Cassie held her arms out for her cousin. “Donald, I’m so sorry. What’s Dante’s condition?”
Donald rebuffed Cassie by crossing his arms, though he let his shoulders slump. “He’s in critical condition. Doctor’s making
no promises about his ability to come through this.”
Cassie exchanged wary glances with Marcus. “I —I don’t know what to say, except to suggest we all say a prayer right now and
get to the hospital.”
Marcus grimaced. “Cassie, we’ll definitely need to be in prayer, but there are a few details to sort out first.”
“What do you mean?”
Donald turned toward Cassie, and for the first time, she could sense the anger gurgling up to her cousin’s surface. “I know
what you’re thinking,” he said. “You’re thinking your son is some Good Samaritan, like Dante went to him after getting set
up by another dealer or a pissed-off buyer.”
Cassie blinked in confusion. “I wasn’t sure what to think yet, Donald.”
“Well, maybe you’ll get more ideas when I tell you who else is in the hospital,” Marcus said, his eyes hooded and drained.

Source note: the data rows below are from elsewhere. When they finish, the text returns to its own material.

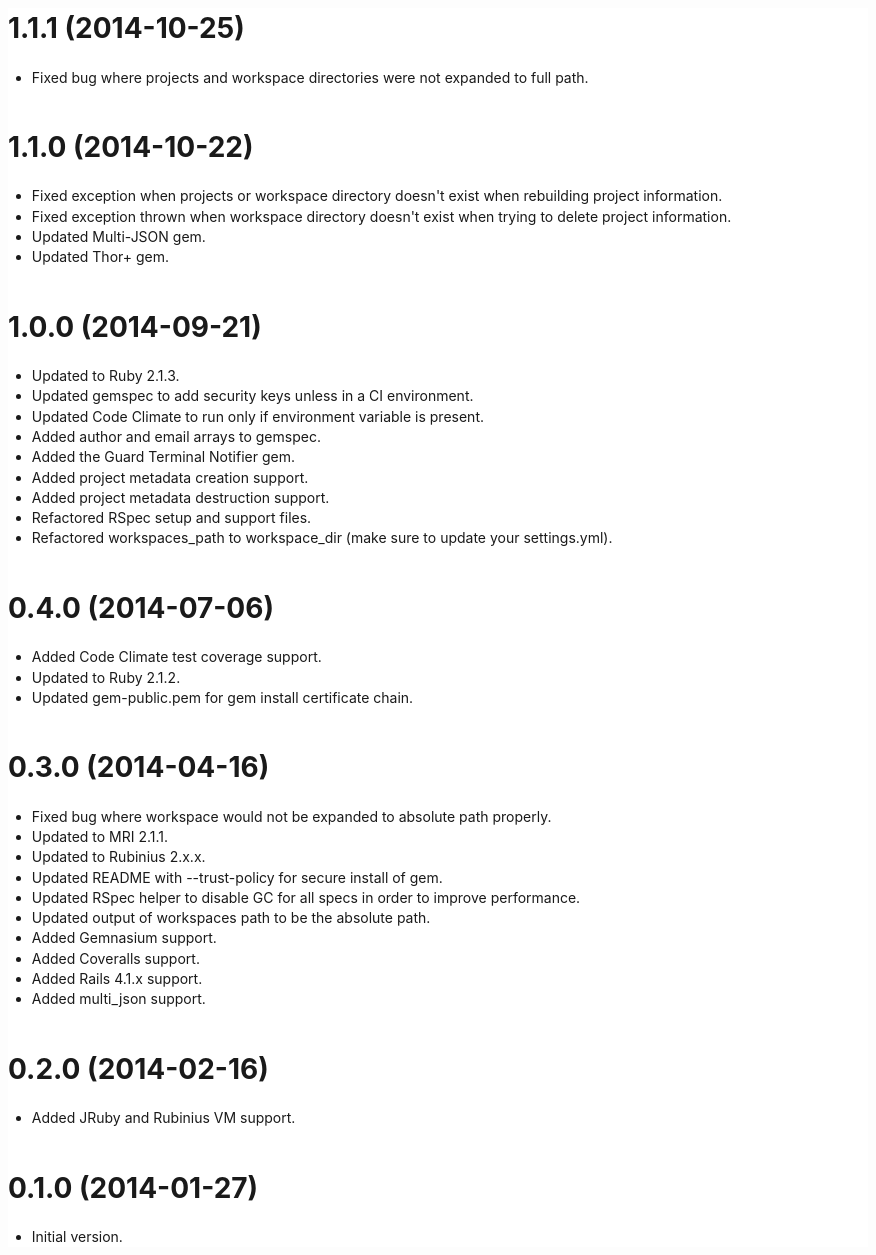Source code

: # 1.1.1 (2014-10-25)

- Fixed bug where projects and workspace directories were not expanded to full path.

# 1.1.0 (2014-10-22)

- Fixed exception when projects or workspace directory doesn't exist when rebuilding project information.
- Fixed exception thrown when workspace directory doesn't exist when trying to delete project information.
- Updated Multi-JSON gem.
- Updated Thor+ gem.

# 1.0.0 (2014-09-21)

- Updated to Ruby 2.1.3.
- Updated gemspec to add security keys unless in a CI environment.
- Updated Code Climate to run only if environment variable is present.
- Added author and email arrays to gemspec.
- Added the Guard Terminal Notifier gem.
- Added project metadata creation support.
- Added project metadata destruction support.
- Refactored RSpec setup and support files.
- Refactored workspaces_path to workspace_dir (make sure to update your settings.yml).

# 0.4.0 (2014-07-06)

- Added Code Climate test coverage support.
- Updated to Ruby 2.1.2.
- Updated gem-public.pem for gem install certificate chain.

# 0.3.0 (2014-04-16)

- Fixed bug where workspace would not be expanded to absolute path properly.
- Updated to MRI 2.1.1.
- Updated to Rubinius 2.x.x.
- Updated README with --trust-policy for secure install of gem.
- Updated RSpec helper to disable GC for all specs in order to improve performance.
- Updated output of workspaces path to be the absolute path.
- Added Gemnasium support.
- Added Coveralls support.
- Added Rails 4.1.x support.
- Added multi_json support.

# 0.2.0 (2014-02-16)

- Added JRuby and Rubinius VM support.

# 0.1.0 (2014-01-27)

- Initial version.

“Peter Whitlock. And he may be in worse shape than Dante.”
W
ell, look who’s on time today!”
The ringing declaration met Maxwell’s ears as he climbed from his car and stepped onto Tiffany’s driveway. He took a weary
look toward her open front door and nodded defensively toward Jerry, one of Tiffany’s five brothers. He had a feeling every
last one of them was on the other side of that door; while the boys looked up to their older sister, they clearly saw themselves
as protectors of her honor. His sin last week —showing up two hours late to pick up Nia —had certainly reignited their caustic,
borderline-racist view of him.
Stepping across the threshold, Maxwell dutifully circled Tiffany’s great room to shake hands with not only Jerry but also
Justin, Dustin, Tommy, and Tony. Penance paid, he stood in their midst as they looked him over like lions appraising a freshly
discovered cut of prime rib.
Maxwell met their glares with a high-wattage smile. “What’s up, boys?”

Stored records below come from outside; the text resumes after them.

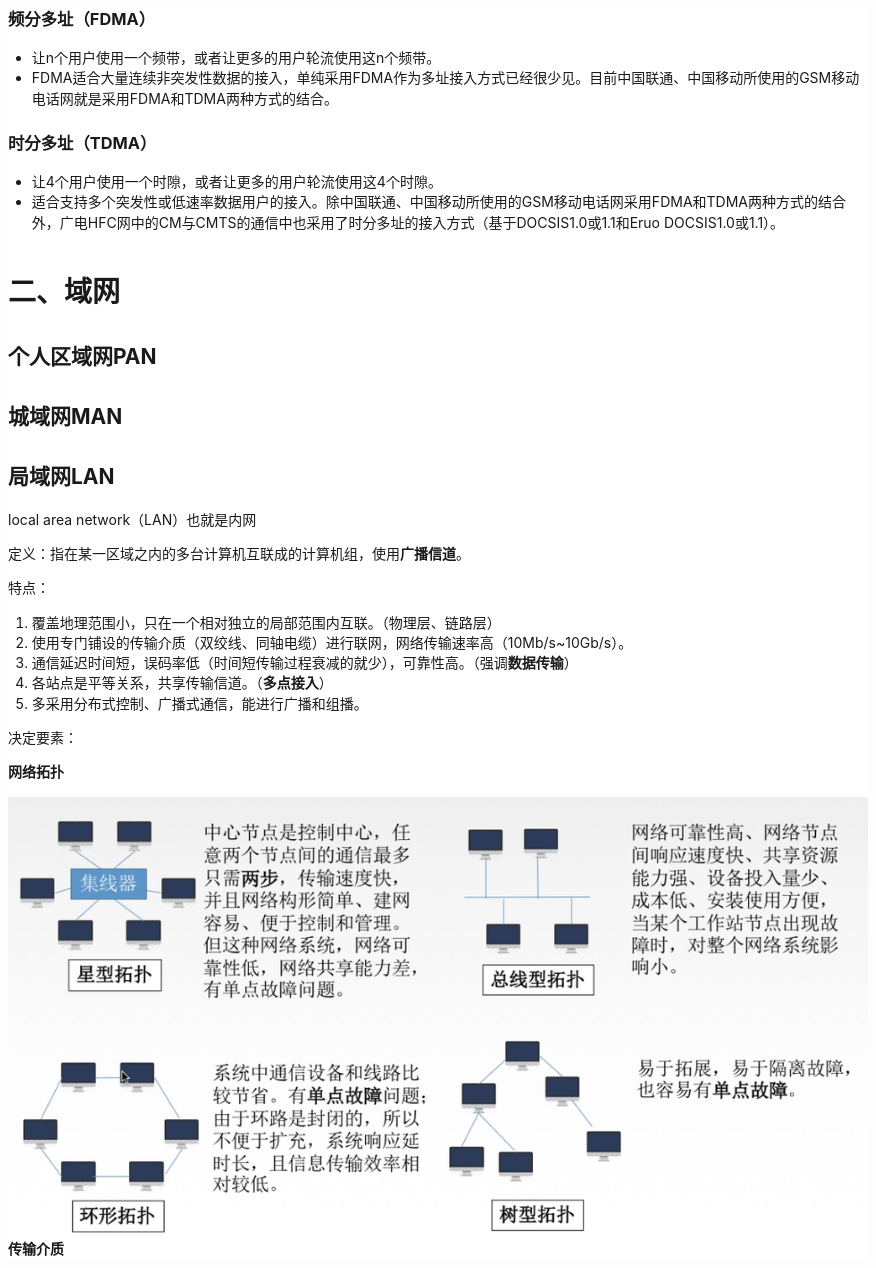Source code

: ### 频分多址（FDMA）

- 让n个用户使用一个频带，或者让更多的用户轮流使用这n个频带。
- FDMA适合大量连续非突发性数据的接入，单纯采用FDMA作为多址接入方式已经很少见。目前中国联通、中国移动所使用的GSM移动电话网就是采用FDMA和TDMA两种方式的结合。

### 时分多址（TDMA）

- 让4个用户使用一个时隙，或者让更多的用户轮流使用这4个时隙。
- 适合支持多个突发性或低速率数据用户的接入。除中国联通、中国移动所使用的GSM移动电话网采用FDMA和TDMA两种方式的结合外，广电HFC网中的CM与CMTS的通信中也采用了时分多址的接入方式（基于DOCSIS1.0或1.1和Eruo DOCSIS1.0或1.1）。





# 二、域网

## 个人区域网PAN

## 城域网MAN

## 局域网LAN

local area network（LAN）也就是内网

定义：指在某一区域之内的多台计算机互联成的计算机组，使用**广播信道**。

特点：

1. 覆盖地理范围小，只在一个相对独立的局部范围内互联。（物理层、链路层）
2. 使用专门铺设的传输介质（双绞线、同轴电缆）进行联网，网络传输速率高（10Mb/s~10Gb/s）。
3. 通信延迟时间短，误码率低（时间短传输过程衰减的就少），可靠性高。（强调**数据传输**）
4. 各站点是平等关系，共享传输信道。（**多点接入**）
5. 多采用分布式控制、广播式通信，能进行广播和组播。

决定要素：

**网络拓扑**

![](imgs-CN\2局域网拓扑.png)**传输介质**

“You’ll be the one who’s up, strung up, if you stand our little niece up again,” Justin said, spurring a wave of laughter,
which filled the room. “You better be glad you made it over here on time today, Doc. We were gonna have to rough you up.”

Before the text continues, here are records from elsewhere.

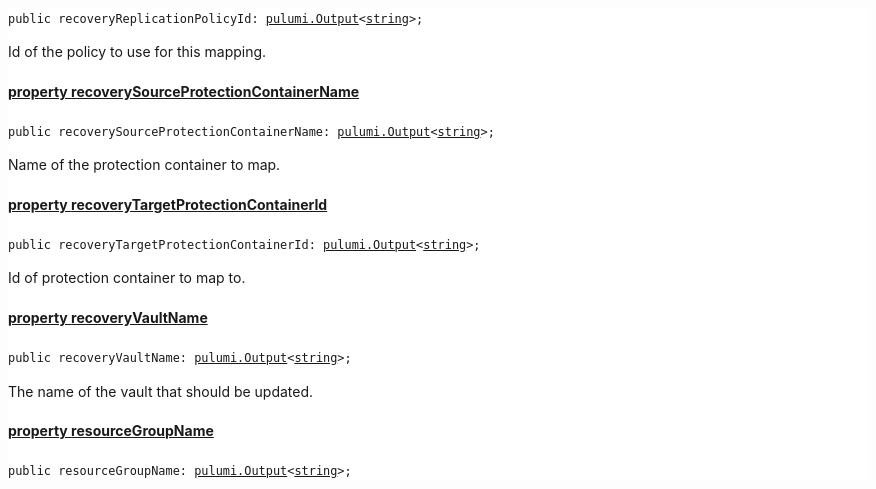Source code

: <pre class="highlight"><code><span class='kd'>public </span>recoveryReplicationPolicyId: <a href='/docs/reference/pkg/nodejs/pulumi/pulumi/#Output'>pulumi.Output</a>&lt;<span class='kd'><a href='https://developer.mozilla.org/en-US/docs/Web/JavaScript/Reference/Global_Objects/String'>string</a></span>&gt;;</code></pre>

Id of the policy to use for this mapping.

<h4 class="pdoc-member-header" id="ProtectionContainerMapping-recoverySourceProtectionContainerName">
<a class="pdoc-child-name" href="https://github.com/pulumi/pulumi-azure/blob/6a05c6de2b86d12e39ec146ad23c69c503ab3cf8/sdk/nodejs/recoveryservices/protectionContainerMapping.ts#L118">property <b>recoverySourceProtectionContainerName</b></a>
</h4>

<pre class="highlight"><code><span class='kd'>public </span>recoverySourceProtectionContainerName: <a href='/docs/reference/pkg/nodejs/pulumi/pulumi/#Output'>pulumi.Output</a>&lt;<span class='kd'><a href='https://developer.mozilla.org/en-US/docs/Web/JavaScript/Reference/Global_Objects/String'>string</a></span>&gt;;</code></pre>

Name of the protection container to map.

<h4 class="pdoc-member-header" id="ProtectionContainerMapping-recoveryTargetProtectionContainerId">
<a class="pdoc-child-name" href="https://github.com/pulumi/pulumi-azure/blob/6a05c6de2b86d12e39ec146ad23c69c503ab3cf8/sdk/nodejs/recoveryservices/protectionContainerMapping.ts#L122">property <b>recoveryTargetProtectionContainerId</b></a>
</h4>

<pre class="highlight"><code><span class='kd'>public </span>recoveryTargetProtectionContainerId: <a href='/docs/reference/pkg/nodejs/pulumi/pulumi/#Output'>pulumi.Output</a>&lt;<span class='kd'><a href='https://developer.mozilla.org/en-US/docs/Web/JavaScript/Reference/Global_Objects/String'>string</a></span>&gt;;</code></pre>

Id of protection container to map to.

<h4 class="pdoc-member-header" id="ProtectionContainerMapping-recoveryVaultName">
<a class="pdoc-child-name" href="https://github.com/pulumi/pulumi-azure/blob/6a05c6de2b86d12e39ec146ad23c69c503ab3cf8/sdk/nodejs/recoveryservices/protectionContainerMapping.ts#L126">property <b>recoveryVaultName</b></a>
</h4>

<pre class="highlight"><code><span class='kd'>public </span>recoveryVaultName: <a href='/docs/reference/pkg/nodejs/pulumi/pulumi/#Output'>pulumi.Output</a>&lt;<span class='kd'><a href='https://developer.mozilla.org/en-US/docs/Web/JavaScript/Reference/Global_Objects/String'>string</a></span>&gt;;</code></pre>

The name of the vault that should be updated.

<h4 class="pdoc-member-header" id="ProtectionContainerMapping-resourceGroupName">
<a class="pdoc-child-name" href="https://github.com/pulumi/pulumi-azure/blob/6a05c6de2b86d12e39ec146ad23c69c503ab3cf8/sdk/nodejs/recoveryservices/protectionContainerMapping.ts#L130">property <b>resourceGroupName</b></a>
</h4>

<pre class="highlight"><code><span class='kd'>public </span>resourceGroupName: <a href='/docs/reference/pkg/nodejs/pulumi/pulumi/#Output'>pulumi.Output</a>&lt;<span class='kd'><a href='https://developer.mozilla.org/en-US/docs/Web/JavaScript/Reference/Global_Objects/String'>string</a></span>&gt;;</code></pre>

Maxwell heard his father’s voice in his ear, though he knew it was really the Holy Spirit moving.
“Walk on.”
There was nothing to be gained by going at it with these yokels. Tiffany had done quite well for herself in pharmaceutical
sales —hence her ability to carry the mortgage in this pricey Mason subdivision —but she was an oddity in her family. The
“boys” had not transcended their parents’ limited socioeconomic status —only two had attended college at all, and none had
finished. As latently racist as they were, the last thing their egos could take was an uppity black man who had both impregnated
and rejected their sister. He’d never win them over.
“Daddy!” The sound of his daughter’s voice made Maxwell dizzy with warmth, and he pivoted just in time to catch Nia as the
two-year-old hurled herself into his arms.